Le reste de la partition est d'une noirceur suffocante comme seul Goldsmith sait le faire. Il évoque cette idée de conspiration et illustre les quelques courses poursuites avec un sens toujours aussi aiguisé du rythme (le piano accentuant clairement la rythmique paniquée de ces scènes). Mais ce sont encore les cordes qui possèdent l’impact le plus impressionnant sur l’ambiance thriller du film de Michael Crichton. La séquence où Susan enferme le tueur armé dans une pièce de la morgue avec des cadavres accrochés dans des sacs peut se targuer de posséder l’une des musiques les plus terrifiantes qu’ait composé Jerry Goldsmith pour un thriller « seventies ». Notons par exemple ce très agressif sursaut des cordes absolument macabre lorsque le tueur ouvre la pièce des cadavres pour chercher Susan qui s'est cachée à l'intérieur. Les effets de cordes dégoulinantes sont sinistres à souhait et rappellent tout le goût du compositeur pour la musique bruitiste/atonale savante de la fin des années 50. A noter que l’utilisation des quatre pianos percussifs apportent une touche spectaculaire à la partition du film, rappelant ici aussi tout le goût de Goldsmith pour la musique de Béla Bartok, qui utilisait déjà le piano d’une façon similaire dans certaines de ses partitions (comme par exemple dans sa « sonate pour deux pianos et percussions » datant de 1937). Une scène pourtant fort banale de suspense à l’ancienne prend soudainement une dimension réellement angoissante grâce à la musique de Jerry Goldsmith qui annonce clairement le style atonal et expérimental de ce qu'écrira un an plus tard le compositeur pour son chef d'oeuvre inégalé: 'Alien'. A noter aussi cette musique particulièrement inquiétante doublée d'une très forte tension pour la séquence où Susan monte le long de l'échelle et découvre le tuyau relié à la salle des machines vers la salle d'opération 8. La tension clairement rendue par les effets percutants de col legno sur les cordes est absolument remarquable dans cette scène. Goldsmith nous plonge dans l'incertitude totale: que va t'elle lui arriver? Notons aussi que le compositeur utilise à plusieurs reprises de nombreux effets d'échoplex qu'il avait déjà pas mal expérimenté dans 'Planet of The Apes', ‘Tora Tora Tora’ et ‘Patton’, et que l'on retrouvera aussi dans 'Alien'.

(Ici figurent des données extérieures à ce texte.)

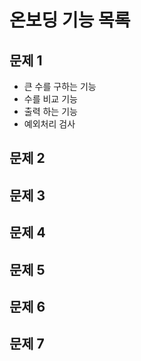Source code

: # 온보딩 기능 목록

## 문제 1
- 큰 수를 구하는 기능
- 수를 비교 기능
- 출력 하는 기능
- 예외처리 검사

## 문제 2


## 문제 3


## 문제 4


## 문제 5


## 문제 6


## 문제 7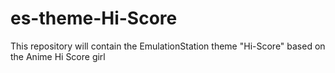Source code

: # es-theme-Hi-Score
This repository will contain the EmulationStation theme "Hi-Score" based on the Anime Hi Score girl
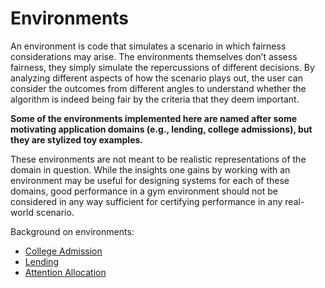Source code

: # Environments

An environment is code that simulates a scenario in which fairness considerations may arise. The environments themselves don’t assess fairness, they simply simulate the repercussions of different decisions. By analyzing different aspects of how the scenario plays out, the user can consider the outcomes from different angles to understand whether the algorithm is indeed being fair by the criteria that they deem important.

**Some of the environments implemented here are named after some motivating application domains (e.g., lending, college admissions), but they are stylized toy examples.**

These environments are not meant to be realistic representations of the domain in question. While the insights one gains by working with an environment may be useful for designing systems for each of these domains, good performance in a gym environment should not be considered in any way sufficient for certifying performance in any real-world scenario.

Background on environments:

* [College Admission](../examples/docs/college_admission_example.md)
* [Lending](../examples/docs/lending_example.md)
* [Attention Allocation](../examples/docs/attention_allocation_example.md)
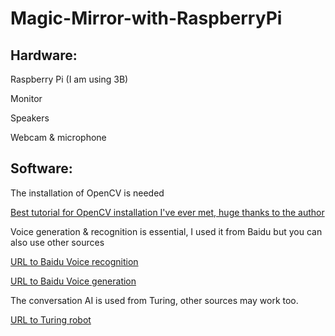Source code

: # Magic-Mirror-with-RaspberryPi

Hardware:
----------------------------------  
Raspberry Pi (I am using 3B)
> 
Monitor
> 
Speakers
> 
Webcam & microphone

Software:
----------------------------------  
The installation of OpenCV is needed
> 
[Best tutorial for OpenCV installation I've ever met, huge thanks to the author]( https://www.pyimagesearch.com/2017/09/04/raspbian-stretch-install-opencv-3-python-on-your-raspberry-pi/)<br /> 
> 
Voice generation & recognition is essential, I used it from Baidu but you can also use other sources
> 
[URL to Baidu Voice recognition]( http://ai.baidu.com/tech/speech)<br />  
> 
[URL to Baidu Voice generation]( http://ai.baidu.com/tech/speech/tts)<br />  
> 

The conversation AI is used from Turing, other sources may work too.
> 
[URL to Turing robot]( http://www.turingapi.com/)<br />    

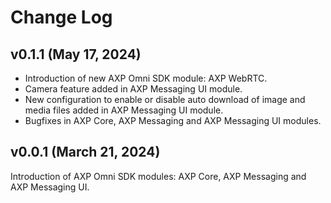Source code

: # Change Log

## v0.1.1 (May 17, 2024)

- Introduction of new AXP Omni SDK module: AXP WebRTC.
- Camera feature added in AXP Messaging UI module.
- New configuration to enable or disable auto download of image and media files added in AXP Messaging UI module.
- Bugfixes in AXP Core, AXP Messaging and AXP Messaging UI modules.

## v0.0.1 (March 21, 2024)

Introduction of AXP Omni SDK modules: AXP Core, AXP Messaging and AXP Messaging UI.
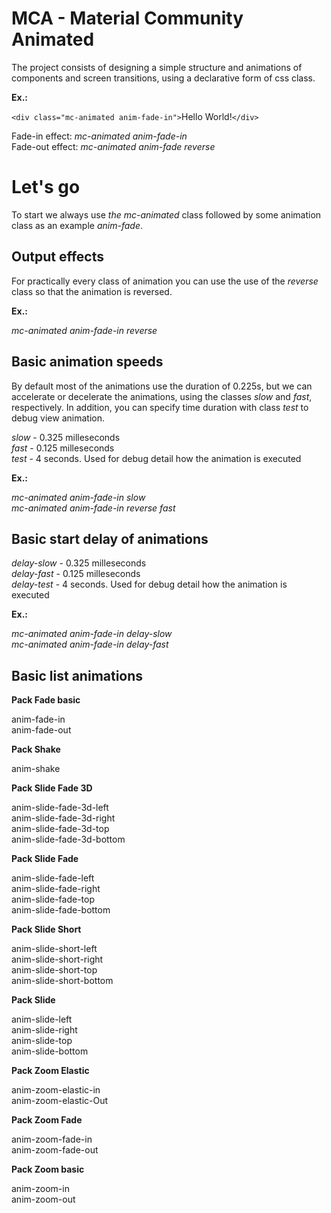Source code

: # MCA - Material Community Animated

The project consists of designing a simple structure and animations of components and screen transitions, using a declarative form of css class.

**Ex.:**

`<div class="mc-animated anim-fade-in">`Hello World!`</div>`

Fade-in effect: _mc-animated anim-fade-in_\
Fade-out effect: _mc-animated anim-fade reverse_

# Let's go

To start we always use _the mc-animated_ class followed by some animation class as an example _anim-fade_.

##  Output effects 

For practically every class of animation you can use the use of the _reverse_ class so that the animation is reversed.

**Ex.:**

_mc-animated anim-fade-in reverse_


## Basic animation speeds

By default most of the animations use the duration of 0.225s, but we can accelerate or decelerate the animations, using the classes _slow_ and _fast_, respectively. In addition, you can specify time duration with class _test_ to debug view animation.

_slow_ - 0.325 milleseconds\
_fast_ - 0.125 milleseconds\
_test_ - 4 seconds. Used for debug detail how the animation is executed

**Ex.:**

_mc-animated anim-fade-in slow_\
_mc-animated anim-fade-in reverse fast_

## Basic start delay of animations

_delay-slow_ - 0.325 milleseconds\
_delay-fast_ - 0.125 milleseconds\
_delay-test_ - 4 seconds. Used for debug detail how the animation is executed

**Ex.:**

_mc-animated anim-fade-in delay-slow_\
_mc-animated anim-fade-in delay-fast_



## Basic list animations

**Pack Fade basic**

anim-fade-in\
anim-fade-out

**Pack Shake**

anim-shake

**Pack Slide Fade 3D**

anim-slide-fade-3d-left\
anim-slide-fade-3d-right\
anim-slide-fade-3d-top\
anim-slide-fade-3d-bottom

**Pack Slide Fade**

anim-slide-fade-left\
anim-slide-fade-right\
anim-slide-fade-top\
anim-slide-fade-bottom

**Pack Slide Short**

anim-slide-short-left\
anim-slide-short-right\
anim-slide-short-top\
anim-slide-short-bottom

**Pack Slide**

anim-slide-left\
anim-slide-right\
anim-slide-top\
anim-slide-bottom

**Pack Zoom Elastic**

anim-zoom-elastic-in\
anim-zoom-elastic-Out

**Pack Zoom Fade**

anim-zoom-fade-in\
anim-zoom-fade-out

**Pack Zoom basic**

anim-zoom-in\
anim-zoom-out
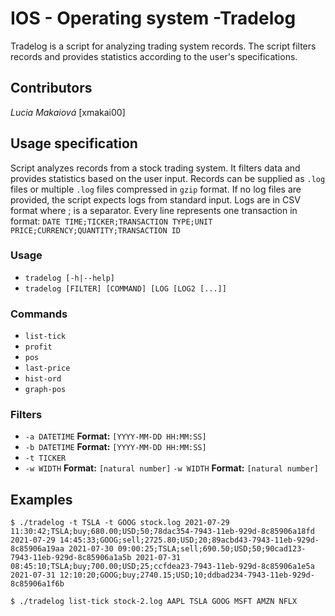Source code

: # IOS - Operating system -Tradelog

Tradelog is a script for analyzing trading system records. The script filters records and provides statistics according to the user's specifications.

## Contributors

*Lucia Makaiová*  [xmakai00]

## Usage specification

Script analyzes records from a stock trading system. It filters data and provides statistics based on the user input. Records can be supplied as `.log` files or multiple `.log` files compressed in `gzip` format. If no log files are provided, the script expects logs from standard input.
Logs are in CSV format where ; is a separator. Every line represents one transaction in format:
`DATE TIME;TICKER;TRANSACTION TYPE;UNIT PRICE;CURRENCY;QUANTITY;TRANSACTION ID`

### Usage
  * `tradelog [-h|--help]`          
  * `tradelog [FILTER] [COMMAND] [LOG [LOG2 [...]]`

### Commands 
  * `list-tick`
  * `profit`
  * `pos`
  * `last-price`
  * `hist-ord`
  * `graph-pos`   
### Filters  
  * `-a DATETIME`	**Format:**	`[YYYY-MM-DD HH:MM:SS]`  
  * `-b DATETIME`	**Format:**	`[YYYY-MM-DD HH:MM:SS]`
  * `-t TICKER`
  * `-w WIDTH` **Format:** `[natural number]`
`-w WIDTH` **Format:** `[natural number]`

## Examples
``$ ./tradelog -t TSLA -t GOOG stock.log
2021-07-29 11:30:42;TSLA;buy;680.00;USD;50;78dac354-7943-11eb-929d-8c85906a18fd
2021-07-29 14:45:33;GOOG;sell;2725.80;USD;20;89acbd43-7943-11eb-929d-8c85906a19aa
2021-07-30 09:00:25;TSLA;sell;690.50;USD;50;90cad123-7943-11eb-929d-8c85906a1a5b
2021-07-31 08:45:10;TSLA;buy;700.00;USD;25;ccfdea23-7943-11eb-929d-8c85906a1e5a
2021-07-31 12:10:20;GOOG;buy;2740.15;USD;10;ddbad234-7943-11eb-929d-8c85906a1f6b
``

``$ ./tradelog list-tick stock-2.log
AAPL
TSLA
GOOG
MSFT
AMZN
NFLX
``
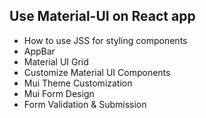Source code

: ## Use Material-UI on React app
* How to use JSS for styling components
* AppBar
* Material UI Grid
* Customize Material UI Components
* Mui Theme Customization
* Mui Form Design
* Form Validation & Submission
<!-- * Mui Table/ DataTable
* MuiPopup Dialog
* Mui Notification
* ConfirmDialog -->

En conclusion, 'Coma' est un grand score thriller terrifiant démontrant une fois de plus toute l’étendue de l’immense savoir-faire d’un compositeur maître des partitions atonales et dissonantes pour ce style de film, dans lequel il sait parfaitement maîtriser son orchestre pour en tirer de nombreuses couleurs qui apportent une richesse magistrale aux images et diverses ambiances du film de Michael Crichton. C'est tout l'art de Jerry Goldsmith que l'on retrouve une fois de plus dans la sombre musique de ‘Coma’, une partition devenue rare par la suite mais enfin rééditée dans son intégralité grâce au formidable album produit par FSM. En conclusion, voilà une oeuvre atonale et avant-gardiste très prenante, complexe et intéressante, une partition assez difficile d’accès mais d’une noirceur et d’une modernité impressionnante pour l’époque, à découvrir absolument!